Problem statement:
Please pull every text line from each item below and reproduce it character for character. Leave the pictures out of your answer.

-- begin Supplied data --

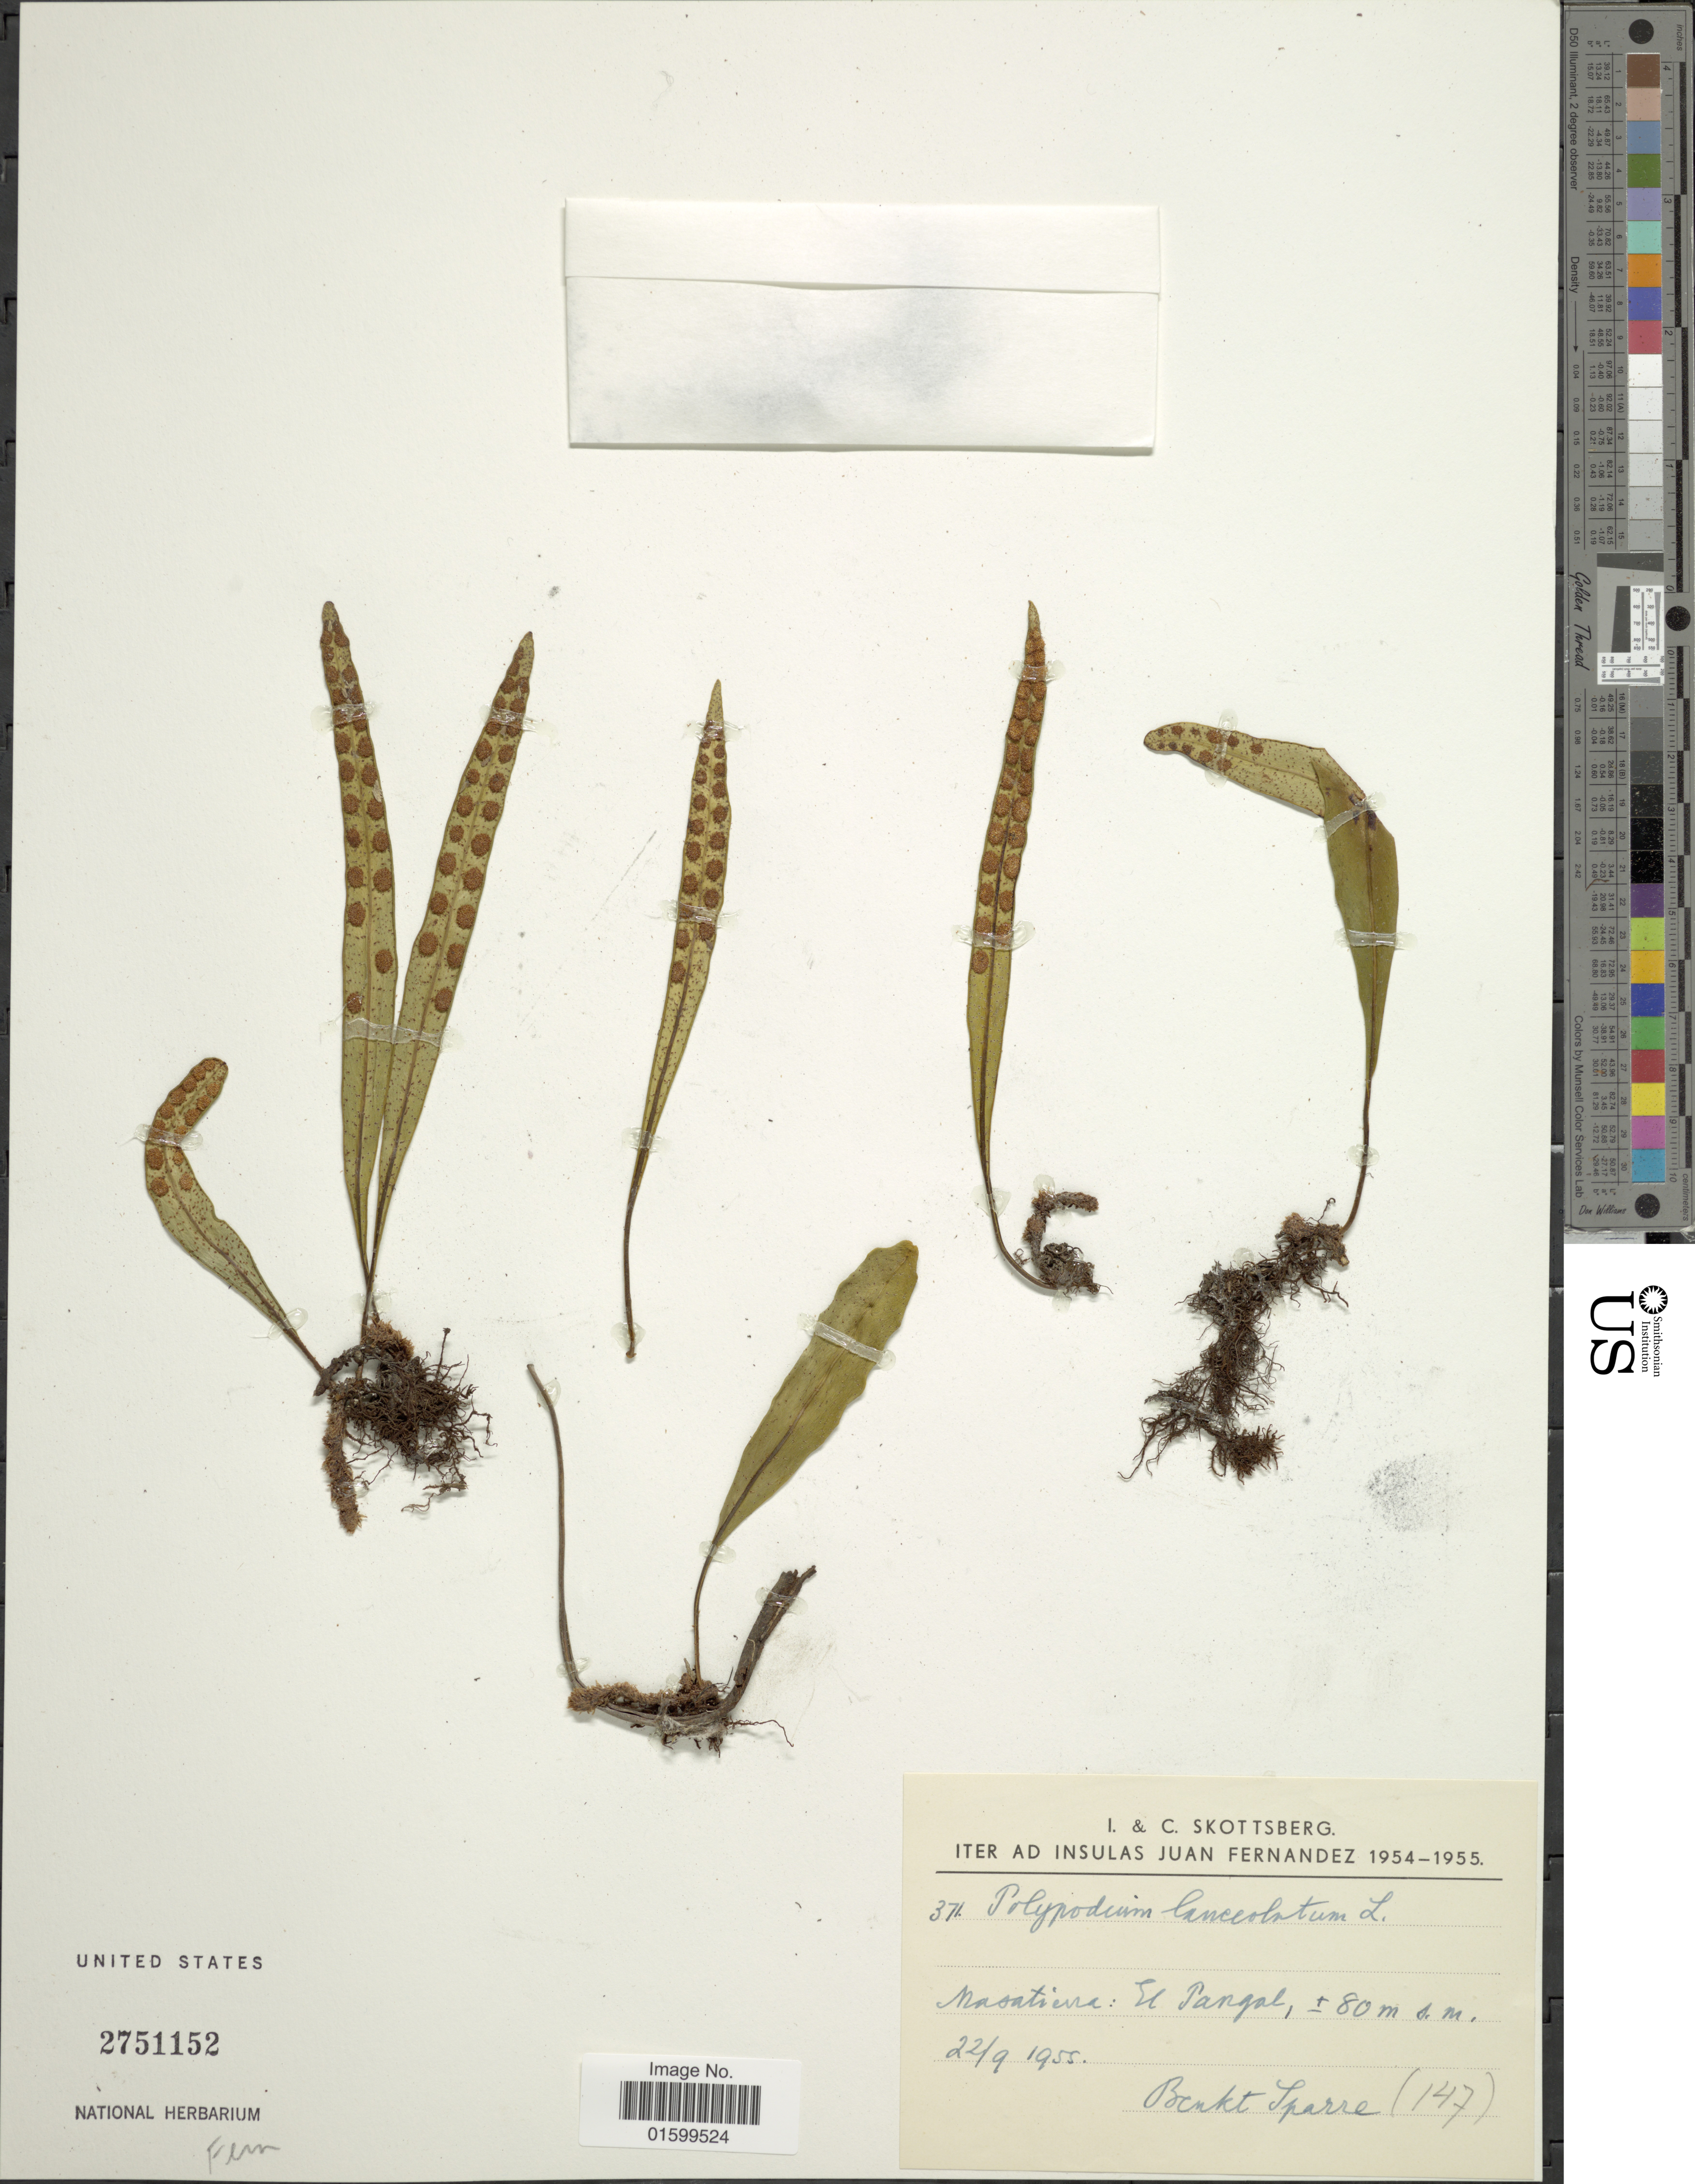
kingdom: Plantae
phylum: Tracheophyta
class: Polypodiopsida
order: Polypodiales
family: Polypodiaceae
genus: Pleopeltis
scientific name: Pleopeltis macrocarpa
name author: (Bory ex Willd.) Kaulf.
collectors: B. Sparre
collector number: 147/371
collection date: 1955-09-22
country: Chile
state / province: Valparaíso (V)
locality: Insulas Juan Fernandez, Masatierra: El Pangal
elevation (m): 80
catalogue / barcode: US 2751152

-- end Supplied data --

Full answer:
kingdom: Plantae
phylum: Tracheophyta
class: Polypodiopsida
order: Polypodiales
family: Polypodiaceae
genus: Pleopeltis
scientific name: Pleopeltis macrocarpa
name author: (Bory ex Willd.) Kaulf.
collectors: B. Sparre
collector number: 147/371
collection date: 1955-09-22
country: Chile
state / province: Valparaíso (V)
locality: Insulas Juan Fernandez, Masatierra: El Pangal
elevation (m): 80
catalogue / barcode: US 2751152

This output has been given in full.